MEDLARS is used for preparing publications like Index Medicus®--the monthly subject/author guide to articles in 3,000 journals. Today, through the Internet and World Wide Web, MEDLARS search services are available around the world without charge.
MEDLINE® is the best known of NLM's databases. Essentially Index Medicus online, MEDLINE enables anyone to query the NLM computer's store of journal article references on specific topics. It currently contains 9 million references going back to the mid-1960s. Other databases provide information on cataloging and serials, toxicological and environmental health data, AIDS, and other specialized areas. Through the World Wide Web, some 350,000 MEDLINE searches a day are done by health professionals, scientists, librarians, and the public. A new Web service, called MEDLINEplus, links users to many sources of consumer health information.
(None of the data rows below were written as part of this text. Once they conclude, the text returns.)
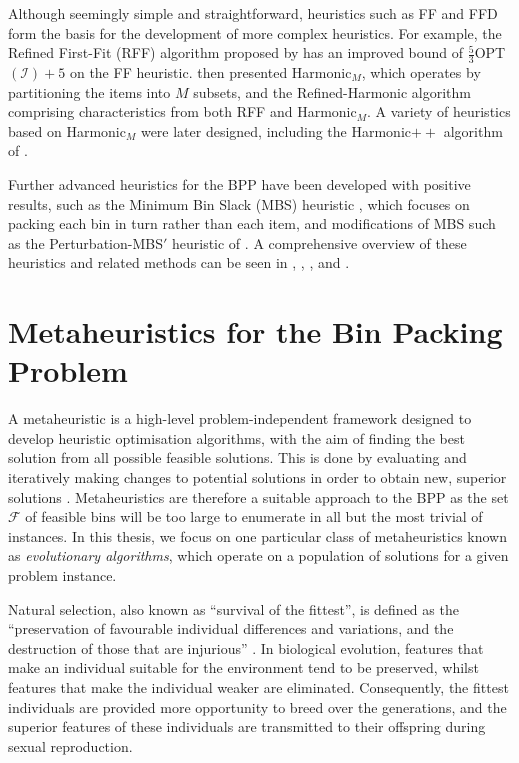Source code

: \documentclass[a4paper,11pt]{article}
\begin{document}
Although seemingly simple and straightforward, heuristics such as FF and FFD form the basis for the development of more complex heuristics. For example, the Refined First-Fit (RFF) algorithm proposed by \citet{yao1980} has an improved bound of $\frac{5}{3}$OPT$(\mathcal{I}) + 5$ on the FF heuristic. \citet{lee1985} then presented Harmonic$_M$, which operates by partitioning the items into $M$ subsets, and the Refined-Harmonic algorithm comprising characteristics from both RFF and Harmonic$_M$. A variety of heuristics based on Harmonic$_M$ were later designed, including the Harmonic$++$ algorithm of \citet{seiden2002}. 

Further advanced heuristics for the BPP have been developed with positive results, such as the Minimum Bin Slack (MBS) heuristic \citep{gupta1999}, which focuses on packing each bin in turn rather than each item, and modifications of MBS such as the Perturbation-MBS$'$ heuristic of \citet{fleszar2002}. A comprehensive overview of these heuristics and related methods can be seen in \citet{johnson1973, johnson1974f}, \citet{johnson1974w}, \citet{garey1972}, and \citet{coffman1984, coffman1996, coffman1999, coffman2013}.


\section{Metaheuristics for the Bin Packing Problem}
\label{sec:metabpp}

\noindent A metaheuristic is a high-level problem-independent framework designed to develop heuristic optimisation algorithms, with the aim of finding the best solution from all possible feasible solutions. This is done by evaluating and iteratively making changes to potential solutions in order to obtain new, superior solutions \citep{sorensen2013}. Metaheuristics are therefore a suitable approach to the BPP as the set $\mathcal{F}$ of feasible bins will be too large to enumerate in all but the most trivial of instances. In this thesis, we focus on one particular class of metaheuristics known as \emph{evolutionary algorithms}, which operate on a population of solutions for a given problem instance. 

Natural selection, also known as ``survival of the fittest'', is defined as the ``preservation of favourable individual differences and variations, and the destruction of those that are injurious'' \citep{darwin1875}. In biological evolution, features that make an individual suitable for the environment tend to be preserved, whilst features that make the individual weaker are eliminated. Consequently, the fittest individuals are provided more opportunity to breed over the generations, and the superior features of these individuals are transmitted to their offspring during sexual reproduction.
\end{document}
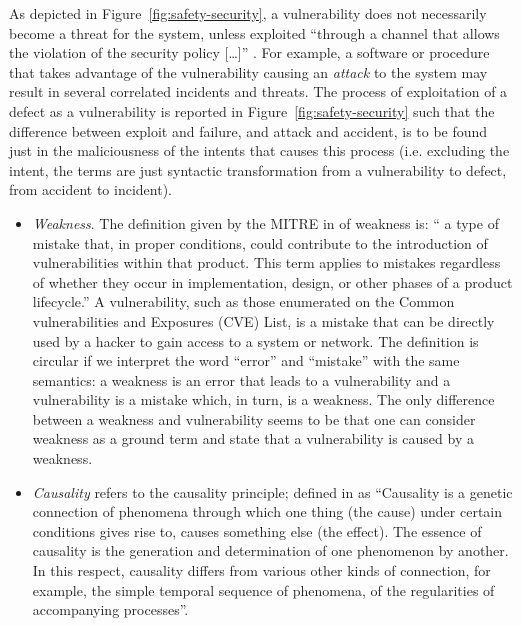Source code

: \documentclass[conference]{IEEEtran}
\begin{document}
As depicted in Figure~\ref{fig:safety-security}, a vulnerability does not
necessarily become a threat for the system, unless exploited ``through a
channel that allows the violation of the security policy
[\ldots]'' \autocite{cnssi20104009}. For example, a software or procedure that takes
advantage of the vulnerability causing an \emph{attack} to the system may
result in several correlated incidents and threats.  The process of
exploitation of a defect as a vulnerability is reported in
Figure~\ref{fig:safety-security} such that the difference between exploit and failure,
and attack and accident, is to be found just in the maliciousness of the intents
that causes this process (i.e. excluding the intent, the terms are just syntactic transformation from a vulnerability to defect, from
accident to incident). 

\begin{itemize}
	\item \emph{Weakness}. The definition given by the MITRE in
		\autocite{MITRE2020CWEweakness} of weakness is: `` a type of
		mistake that, in proper conditions, could contribute to the
		introduction of vulnerabilities within that product. This term
		applies to mistakes regardless of whether they occur in
		implementation, design, or other phases of a product
		lifecycle.'' A vulnerability, such as those enumerated on the
		Common vulnerabilities and Exposures (CVE) List, is a mistake
		that can be directly used by a hacker to gain access to a
		system or network.  The definition is circular if we interpret
		the word ``error'' and ``mistake'' with the same semantics: a
		weakness is an error that leads to a vulnerability and a
		vulnerability is a mistake which, in turn, is a weakness. The
		only difference between a weakness and vulnerability seems to
		be that one can consider weakness as a ground term and state
		that a vulnerability is caused by a weakness.
	\item \emph{Causality} refers to the causality principle; defined
		in \autocite{Spirkin1983Dialectical} as ``Causality is a genetic
		connection of phenomena through which one thing (the cause)
		under certain conditions gives rise to, causes something else
		(the effect). The essence of causality is the generation and
		determination of one phenomenon by another. In this respect,
		causality differs from various other kinds of connection, for
		example, the simple temporal sequence of phenomena, of the
		regularities of accompanying processes''. 

\end{itemize}
\end{document}
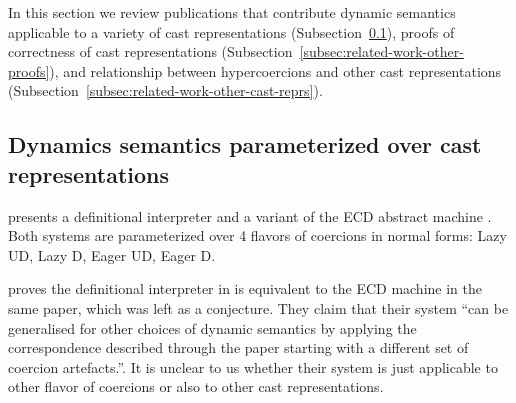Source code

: \documentclass[runningheads]{llncs}
\begin{document}
  
In this section we review publications that contribute dynamic semantics
applicable to a variety of cast representations
(Subsection~\ref{subsec:parameterized-dynamics}),
proofs of correctness of cast representations
(Subsection~\ref{subsec:related-work-other-proofs}),
and relationship between hypercoercions and other cast representations
(Subsection~\ref{subsec:related-work-other-cast-reprs}).

\subsection{Dynamics semantics parameterized over cast representations}
\label{subsec:parameterized-dynamics}

\cite{siek2012interpretations} presents a definitional interpreter
and a variant of the ECD abstract machine \citep{siek2012ECD}.
Both systems are parameterized over 4 flavors of coercions in normal
forms: Lazy UD, Lazy D, Eager UD, Eager D.

\citet{garcia2014deriving} proves the definitional interpreter
in \cite{siek2012interpretations}
is equivalent to the ECD machine in the same paper,
which was left as a conjecture. 
They claim that their system ``can be generalised for other choices
of dynamic semantics by applying the correspondence described 
through the paper starting with a different set of coercion artefacts.''.
It is unclear to us whether their system is just applicable
to other flavor of coercions or also to other cast representations.

\end{document}
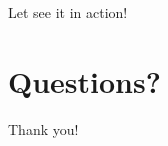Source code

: \documentclass[14pt,notes,svgnames,aspectratio=169]{beamer}
\begin{document}
\begin{frame}
    \centerline{\Large Let see it in action!}
\end{frame}

\begingroup
    \section{Questions?}
\endgroup

\begin{frame}
    \centerline{\Large Thank you!}
\end{frame}
\end{document}
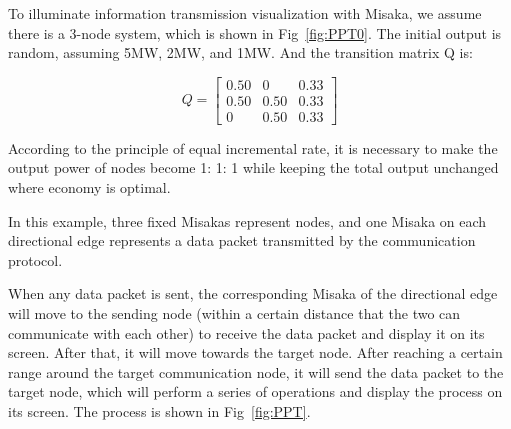 \documentclass[conference]{IEEEtran}
\begin{document}
To illuminate information transmission visualization with Misaka, we assume there is a 3-node system, which is shown in Fig~\ref{fig:PPT0}. The initial output is random, assuming 5MW, 2MW, and 1MW. And the transition matrix Q is:

\begin{equation}
    Q=\left[\begin{array}{ccc}
    0.50 & 0 & 0.33 \\
    0.50 & 0.50 & 0.33 \\
    0 & 0.50 & 0.33
    \end{array}\right]
\end{equation}

According to the principle of equal incremental rate, it is necessary to make the output power of nodes become 1: 1: 1 while keeping the total output unchanged where economy is optimal.

In this example, three fixed Misakas represent nodes, and one Misaka on each directional edge represents a data packet transmitted by the communication protocol.

When any data packet is sent, the corresponding Misaka of the directional edge will move to the sending node (within a certain distance that the two can communicate with each other) to receive the data packet and display it on its screen. After that, it will move towards the target node. After reaching a certain range around the target communication node, it will send the data packet to the target node, which will perform a series of operations and display the process on its screen. The process is shown in Fig~\ref{fig:PPT}.
\end{document}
The NLM is the largest medical library in the world. It is part of the National Institutes of Health (NIH) in Bethesda, Maryland. It collects materials in all areas of biomedicine and health care, as well as works on biomedical aspects of technology, the humanities, and the physical, life, and social sciences. NLM is a key resource for health science libraries and for all of medicine. It is to this extraordinary resource that MEDLARS gives access.